EXERCISE GOAL ▸
Your output must match the records exactly, line for line.

MATERIAL FOR THIS EXERCISE ▸
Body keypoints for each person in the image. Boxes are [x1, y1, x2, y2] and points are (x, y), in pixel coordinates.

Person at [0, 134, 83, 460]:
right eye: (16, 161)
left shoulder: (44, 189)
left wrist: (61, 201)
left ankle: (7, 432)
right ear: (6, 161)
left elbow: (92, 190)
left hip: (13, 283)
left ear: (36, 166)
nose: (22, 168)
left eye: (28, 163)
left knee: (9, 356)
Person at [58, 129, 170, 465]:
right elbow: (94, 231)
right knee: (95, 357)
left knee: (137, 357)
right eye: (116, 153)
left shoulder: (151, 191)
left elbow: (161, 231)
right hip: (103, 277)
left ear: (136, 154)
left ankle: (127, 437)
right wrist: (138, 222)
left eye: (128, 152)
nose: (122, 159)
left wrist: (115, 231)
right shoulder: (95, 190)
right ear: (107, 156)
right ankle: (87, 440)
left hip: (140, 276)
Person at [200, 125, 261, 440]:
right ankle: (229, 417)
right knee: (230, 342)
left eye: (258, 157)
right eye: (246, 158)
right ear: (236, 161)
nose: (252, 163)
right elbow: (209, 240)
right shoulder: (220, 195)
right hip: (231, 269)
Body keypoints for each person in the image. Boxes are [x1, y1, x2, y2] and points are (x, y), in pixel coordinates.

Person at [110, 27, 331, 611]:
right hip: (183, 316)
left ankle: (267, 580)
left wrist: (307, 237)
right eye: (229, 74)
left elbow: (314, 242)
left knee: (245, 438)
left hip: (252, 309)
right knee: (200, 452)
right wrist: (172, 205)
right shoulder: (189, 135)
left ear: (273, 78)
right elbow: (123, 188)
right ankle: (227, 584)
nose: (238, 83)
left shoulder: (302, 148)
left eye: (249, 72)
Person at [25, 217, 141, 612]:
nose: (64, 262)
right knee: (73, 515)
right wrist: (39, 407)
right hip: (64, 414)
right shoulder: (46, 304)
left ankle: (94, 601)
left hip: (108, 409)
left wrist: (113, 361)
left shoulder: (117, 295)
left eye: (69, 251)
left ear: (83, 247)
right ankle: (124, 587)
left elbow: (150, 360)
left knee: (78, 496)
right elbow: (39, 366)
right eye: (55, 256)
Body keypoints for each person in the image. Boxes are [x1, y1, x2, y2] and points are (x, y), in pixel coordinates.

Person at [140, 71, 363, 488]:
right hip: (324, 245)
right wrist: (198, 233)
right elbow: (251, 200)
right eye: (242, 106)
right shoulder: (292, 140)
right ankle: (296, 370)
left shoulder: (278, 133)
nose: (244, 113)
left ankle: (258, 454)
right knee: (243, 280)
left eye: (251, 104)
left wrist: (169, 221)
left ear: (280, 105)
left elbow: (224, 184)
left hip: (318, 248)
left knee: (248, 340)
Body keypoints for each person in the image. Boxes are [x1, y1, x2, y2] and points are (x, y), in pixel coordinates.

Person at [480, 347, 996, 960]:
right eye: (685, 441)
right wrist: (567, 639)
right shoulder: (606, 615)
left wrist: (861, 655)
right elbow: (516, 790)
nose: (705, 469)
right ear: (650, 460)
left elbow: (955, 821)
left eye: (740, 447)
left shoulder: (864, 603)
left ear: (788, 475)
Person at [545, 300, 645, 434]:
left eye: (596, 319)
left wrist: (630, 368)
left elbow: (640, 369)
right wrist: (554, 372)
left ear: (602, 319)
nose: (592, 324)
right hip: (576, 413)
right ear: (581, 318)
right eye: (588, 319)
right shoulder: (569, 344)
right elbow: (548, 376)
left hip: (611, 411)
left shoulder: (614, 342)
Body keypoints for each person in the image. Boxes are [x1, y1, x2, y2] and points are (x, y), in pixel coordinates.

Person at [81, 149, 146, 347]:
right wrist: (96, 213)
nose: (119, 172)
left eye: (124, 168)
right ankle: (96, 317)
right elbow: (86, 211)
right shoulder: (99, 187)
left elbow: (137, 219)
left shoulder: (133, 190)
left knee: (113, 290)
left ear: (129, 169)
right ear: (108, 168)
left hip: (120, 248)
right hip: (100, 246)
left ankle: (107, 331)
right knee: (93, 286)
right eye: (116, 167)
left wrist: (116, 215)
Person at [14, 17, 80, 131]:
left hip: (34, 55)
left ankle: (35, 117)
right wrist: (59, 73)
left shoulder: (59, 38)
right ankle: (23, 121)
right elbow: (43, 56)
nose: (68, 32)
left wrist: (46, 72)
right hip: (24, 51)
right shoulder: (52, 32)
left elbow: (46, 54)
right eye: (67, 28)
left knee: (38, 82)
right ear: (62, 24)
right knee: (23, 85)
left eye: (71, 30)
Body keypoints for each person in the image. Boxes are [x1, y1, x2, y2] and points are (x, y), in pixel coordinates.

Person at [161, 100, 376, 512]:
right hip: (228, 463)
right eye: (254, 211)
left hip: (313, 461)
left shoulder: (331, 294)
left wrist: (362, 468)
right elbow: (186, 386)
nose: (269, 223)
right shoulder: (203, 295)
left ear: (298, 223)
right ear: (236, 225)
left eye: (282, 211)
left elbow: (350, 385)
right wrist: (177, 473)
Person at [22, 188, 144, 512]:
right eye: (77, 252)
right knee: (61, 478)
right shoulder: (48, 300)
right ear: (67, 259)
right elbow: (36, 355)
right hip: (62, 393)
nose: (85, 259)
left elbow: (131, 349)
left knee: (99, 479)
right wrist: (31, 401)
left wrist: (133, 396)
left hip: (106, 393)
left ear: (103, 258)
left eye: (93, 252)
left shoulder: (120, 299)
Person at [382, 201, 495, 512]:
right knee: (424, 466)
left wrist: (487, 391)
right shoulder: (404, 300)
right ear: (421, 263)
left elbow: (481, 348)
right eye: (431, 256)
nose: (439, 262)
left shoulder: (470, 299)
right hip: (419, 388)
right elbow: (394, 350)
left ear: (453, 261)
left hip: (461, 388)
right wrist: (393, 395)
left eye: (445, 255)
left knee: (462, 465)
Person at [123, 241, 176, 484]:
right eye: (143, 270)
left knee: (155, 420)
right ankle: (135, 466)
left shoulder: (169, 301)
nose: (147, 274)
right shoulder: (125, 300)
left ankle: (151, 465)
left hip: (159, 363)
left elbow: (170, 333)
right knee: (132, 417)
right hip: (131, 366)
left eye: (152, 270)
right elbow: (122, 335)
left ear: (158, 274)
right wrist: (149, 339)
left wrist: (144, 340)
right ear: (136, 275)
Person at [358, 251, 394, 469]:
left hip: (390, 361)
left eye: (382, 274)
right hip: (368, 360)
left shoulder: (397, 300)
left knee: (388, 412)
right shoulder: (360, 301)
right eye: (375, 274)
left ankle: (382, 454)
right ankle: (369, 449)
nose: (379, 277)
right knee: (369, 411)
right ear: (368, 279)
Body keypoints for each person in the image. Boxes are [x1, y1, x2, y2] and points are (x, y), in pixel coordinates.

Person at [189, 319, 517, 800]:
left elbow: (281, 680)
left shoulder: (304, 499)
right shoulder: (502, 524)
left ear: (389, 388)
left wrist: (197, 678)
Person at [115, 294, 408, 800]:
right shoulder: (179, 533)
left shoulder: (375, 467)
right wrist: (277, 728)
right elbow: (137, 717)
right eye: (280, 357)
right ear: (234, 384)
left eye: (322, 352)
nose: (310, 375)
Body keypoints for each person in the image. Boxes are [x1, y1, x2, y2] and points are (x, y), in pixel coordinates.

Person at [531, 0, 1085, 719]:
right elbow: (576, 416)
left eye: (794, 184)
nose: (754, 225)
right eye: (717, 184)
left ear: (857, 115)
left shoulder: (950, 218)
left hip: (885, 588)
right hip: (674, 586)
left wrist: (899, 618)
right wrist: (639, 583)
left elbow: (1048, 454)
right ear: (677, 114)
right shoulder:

OUTPUT FOR THIS TASK ▸
Body keypoints for each person in the image. Boxes are [x1, y1, x2, y2] and points are (x, y), in pixel coordinates.

Person at [0, 134, 83, 460]:
right eye: (16, 161)
left shoulder: (44, 189)
left wrist: (61, 201)
left ankle: (7, 432)
right ear: (6, 161)
left elbow: (92, 190)
left hip: (13, 283)
left ear: (36, 166)
nose: (22, 168)
left eye: (28, 163)
left knee: (9, 356)
Person at [58, 129, 170, 465]:
right elbow: (94, 231)
right knee: (95, 357)
left knee: (137, 357)
right eye: (116, 153)
left shoulder: (151, 191)
left elbow: (161, 231)
right hip: (103, 277)
left ear: (136, 154)
left ankle: (127, 437)
right wrist: (138, 222)
left eye: (128, 152)
nose: (122, 159)
left wrist: (115, 231)
right shoulder: (95, 190)
right ear: (107, 156)
right ankle: (87, 440)
left hip: (140, 276)
Person at [200, 125, 261, 440]:
right ankle: (229, 417)
right knee: (230, 342)
left eye: (258, 157)
right eye: (246, 158)
right ear: (236, 161)
nose: (252, 163)
right elbow: (209, 240)
right shoulder: (220, 195)
right hip: (231, 269)
Body keypoints for each person in the image. Boxes are [x1, y1, x2, y2] and points are (x, y), in pixel coordinates.

Person at [110, 27, 331, 611]:
right hip: (183, 316)
left ankle: (267, 580)
left wrist: (307, 237)
right eye: (229, 74)
left elbow: (314, 242)
left knee: (245, 438)
left hip: (252, 309)
right knee: (200, 452)
right wrist: (172, 205)
right shoulder: (189, 135)
left ear: (273, 78)
right elbow: (123, 188)
right ankle: (227, 584)
nose: (238, 83)
left shoulder: (302, 148)
left eye: (249, 72)
Person at [25, 217, 141, 612]:
nose: (64, 262)
right knee: (73, 515)
right wrist: (39, 407)
right hip: (64, 414)
right shoulder: (46, 304)
left ankle: (94, 601)
left hip: (108, 409)
left wrist: (113, 361)
left shoulder: (117, 295)
left eye: (69, 251)
left ear: (83, 247)
right ankle: (124, 587)
left elbow: (150, 360)
left knee: (78, 496)
right elbow: (39, 366)
right eye: (55, 256)
Body keypoints for each person in the image. Boxes are [x1, y1, x2, y2] and points are (x, y), in pixel coordinates.

Person at [140, 71, 363, 488]:
right hip: (324, 245)
right wrist: (198, 233)
right elbow: (251, 200)
right eye: (242, 106)
right shoulder: (292, 140)
right ankle: (296, 370)
left shoulder: (278, 133)
nose: (244, 113)
left ankle: (258, 454)
right knee: (243, 280)
left eye: (251, 104)
left wrist: (169, 221)
left ear: (280, 105)
left elbow: (224, 184)
left hip: (318, 248)
left knee: (248, 340)
Body keypoints for each person in the image. Boxes are [x1, y1, x2, y2] and points are (x, y), in pixel coordinates.

Person at [480, 347, 996, 960]:
right eye: (685, 441)
right wrist: (567, 639)
right shoulder: (606, 615)
left wrist: (861, 655)
right elbow: (516, 790)
nose: (705, 469)
right ear: (650, 460)
left elbow: (955, 821)
left eye: (740, 447)
left shoulder: (864, 603)
left ear: (788, 475)
Person at [545, 300, 645, 434]:
left eye: (596, 319)
left wrist: (630, 368)
left elbow: (640, 369)
right wrist: (554, 372)
left ear: (602, 319)
nose: (592, 324)
right hip: (576, 413)
right ear: (581, 318)
right eye: (588, 319)
right shoulder: (569, 344)
right elbow: (548, 376)
left hip: (611, 411)
left shoulder: (614, 342)
Body keypoints for each person in the image. Boxes are [x1, y1, x2, y2] and points are (x, y), in pixel coordinates.

Person at [81, 149, 146, 347]:
right wrist: (96, 213)
nose: (119, 172)
left eye: (124, 168)
right ankle: (96, 317)
right elbow: (86, 211)
right shoulder: (99, 187)
left elbow: (137, 219)
left shoulder: (133, 190)
left knee: (113, 290)
left ear: (129, 169)
right ear: (108, 168)
left hip: (120, 248)
right hip: (100, 246)
left ankle: (107, 331)
right knee: (93, 286)
right eye: (116, 167)
left wrist: (116, 215)
Person at [14, 17, 80, 131]:
left hip: (34, 55)
left ankle: (35, 117)
right wrist: (59, 73)
left shoulder: (59, 38)
right ankle: (23, 121)
right elbow: (43, 56)
nose: (68, 32)
left wrist: (46, 72)
right hip: (24, 51)
right shoulder: (52, 32)
left elbow: (46, 54)
right eye: (67, 28)
left knee: (38, 82)
right ear: (62, 24)
right knee: (23, 85)
left eye: (71, 30)
Body keypoints for each person in the image. Boxes are [x1, y1, x2, y2] and points are (x, y), in pixel coordinates.

Person at [161, 100, 376, 512]:
right hip: (228, 463)
right eye: (254, 211)
left hip: (313, 461)
left shoulder: (331, 294)
left wrist: (362, 468)
right elbow: (186, 386)
nose: (269, 223)
right shoulder: (203, 295)
left ear: (298, 223)
right ear: (236, 225)
left eye: (282, 211)
left elbow: (350, 385)
right wrist: (177, 473)
Person at [22, 188, 144, 512]:
right eye: (77, 252)
right knee: (61, 478)
right shoulder: (48, 300)
right ear: (67, 259)
right elbow: (36, 355)
right hip: (62, 393)
nose: (85, 259)
left elbow: (131, 349)
left knee: (99, 479)
right wrist: (31, 401)
left wrist: (133, 396)
left hip: (106, 393)
left ear: (103, 258)
left eye: (93, 252)
left shoulder: (120, 299)
Person at [382, 201, 495, 512]:
right knee: (424, 466)
left wrist: (487, 391)
right shoulder: (404, 300)
right ear: (421, 263)
left elbow: (481, 348)
right eye: (431, 256)
nose: (439, 262)
left shoulder: (470, 299)
right hip: (419, 388)
right elbow: (394, 350)
left ear: (453, 261)
left hip: (461, 388)
right wrist: (393, 395)
left eye: (445, 255)
left knee: (462, 465)
Person at [123, 241, 176, 484]:
right eye: (143, 270)
left knee: (155, 420)
right ankle: (135, 466)
left shoulder: (169, 301)
nose: (147, 274)
right shoulder: (125, 300)
left ankle: (151, 465)
left hip: (159, 363)
left elbow: (170, 333)
right knee: (132, 417)
right hip: (131, 366)
left eye: (152, 270)
right elbow: (122, 335)
left ear: (158, 274)
right wrist: (149, 339)
left wrist: (144, 340)
right ear: (136, 275)
Person at [358, 251, 394, 469]:
left hip: (390, 361)
left eye: (382, 274)
right hip: (368, 360)
left shoulder: (397, 300)
left knee: (388, 412)
right shoulder: (360, 301)
right eye: (375, 274)
left ankle: (382, 454)
right ankle: (369, 449)
nose: (379, 277)
right knee: (369, 411)
right ear: (368, 279)
Body keypoints for each person in the image. Boxes are [x1, y1, x2, y2] and points are (x, y), in pixel coordinates.

Person at [189, 319, 517, 800]:
left elbow: (281, 680)
left shoulder: (304, 499)
right shoulder: (502, 524)
left ear: (389, 388)
left wrist: (197, 678)
Person at [115, 294, 408, 800]:
right shoulder: (179, 533)
left shoulder: (375, 467)
right wrist: (277, 728)
right elbow: (137, 717)
right eye: (280, 357)
right ear: (234, 384)
left eye: (322, 352)
nose: (310, 375)
Body keypoints for each person in the image. Boxes are [x1, y1, x2, y2] and points are (x, y), in pixel coordinates.

Person at [531, 0, 1085, 719]:
right elbow: (576, 416)
left eye: (794, 184)
nose: (754, 225)
right eye: (717, 184)
left ear: (857, 115)
left shoulder: (950, 218)
left hip: (885, 588)
right hip: (674, 586)
left wrist: (899, 618)
right wrist: (639, 583)
left elbow: (1048, 454)
right ear: (677, 114)
right shoulder:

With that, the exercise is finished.